Finding acceptable clothes can be a challenge, but I'm incline to believe that you can still find acceptable clothing that you can put into conventional outfits that would not stand out to a by-passer. Your friends and family will notice your habits but I suspect that they will have a much easier time accepting them.
Tznuit does not have to be "funny" looking clothes. When I was a teenager, I went through a modest dressing phase and actually eventually discovered a personally quirky style in it! While I'm not currently observing complete tznuit in dress...
1) Check out styles that might easily be modified for modesty. If you're more of an artsy, flowy type, you could try some of the neo-hippy type maxi dresses and sweaters, or funky long sleeved tees!
2) Another style that lends itself well to modest dressing is vintage. Skirt lengths are longer, often you can find lovely tops with flattering decoration that is more at the neckline or the wrists instead of plastered across the chest.
3) My personal fave (and the one I still exhibit when I can be bothered to "dress up") is a more preppy style. Oxford shirts, cardigans, plaid skirts (they do come in lengths other than "short" although you may have to look around a little).
And remember that while your personal sense of tznuit may mean "don't dress flashily" it doesn't have to mean "dress frumpily." You can and should feel comfortable in your clothes, and wear clothes that are generally flattering (which doesn't have to mean skimpy, or alluring).
You are to be commended for taking on a socially-challenging mitzvah. It's not always easy to be Jewish and be seen as different, whether it's through dress, food, or how you spend your Friday nights and Saturdays.
With any observance that sets you apart from others, take care in how you talk about it. It's about you, not about them, especially for your secular friends. Make it clear that you're doing this for your own reasons; you need to steer clear of anything that will be perceived as a superiority attitude, because people don't like to be around people they think are judging them. Since that is not your attitude, this just means listening to how you talk and imagining how it will be perceived. One simple, truthful explanation you can offer is "I find these clothes more comfortable".
(Some of your friends are probably Jews who you might wish were also keeping tziniut, so perhaps there is some subconscious judgement there. Don't ignore them, but you need to get comfortable yourself before you can be effective at drawing others in. Being a role model will likely work better than trying to persuade them.)

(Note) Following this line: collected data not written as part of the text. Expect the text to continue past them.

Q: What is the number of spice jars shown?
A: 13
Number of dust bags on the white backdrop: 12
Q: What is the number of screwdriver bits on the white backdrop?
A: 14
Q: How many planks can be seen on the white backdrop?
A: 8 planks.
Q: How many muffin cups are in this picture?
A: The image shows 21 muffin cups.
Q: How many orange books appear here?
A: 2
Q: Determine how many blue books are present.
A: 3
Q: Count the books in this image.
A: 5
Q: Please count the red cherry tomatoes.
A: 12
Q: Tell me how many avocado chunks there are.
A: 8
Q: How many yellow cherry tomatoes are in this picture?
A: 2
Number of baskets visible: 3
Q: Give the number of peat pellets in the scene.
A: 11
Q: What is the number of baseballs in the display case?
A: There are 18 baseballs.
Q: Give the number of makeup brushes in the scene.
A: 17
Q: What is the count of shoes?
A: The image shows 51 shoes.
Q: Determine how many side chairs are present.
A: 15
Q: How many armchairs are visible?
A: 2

Another thing you can do is to spend time with your female friends (without any guys around); in those settings the rules are more relaxed, so a swimming suit, for example, is not a problem. That won't work on beaches and at public pools, but it could work at a spa, for example.
Finally, if you act like this is (1) unremarkable and (2) not open for debate, eventually people will lose interest in arguing with you. If you don't make a big deal about it then, in time, they won't either.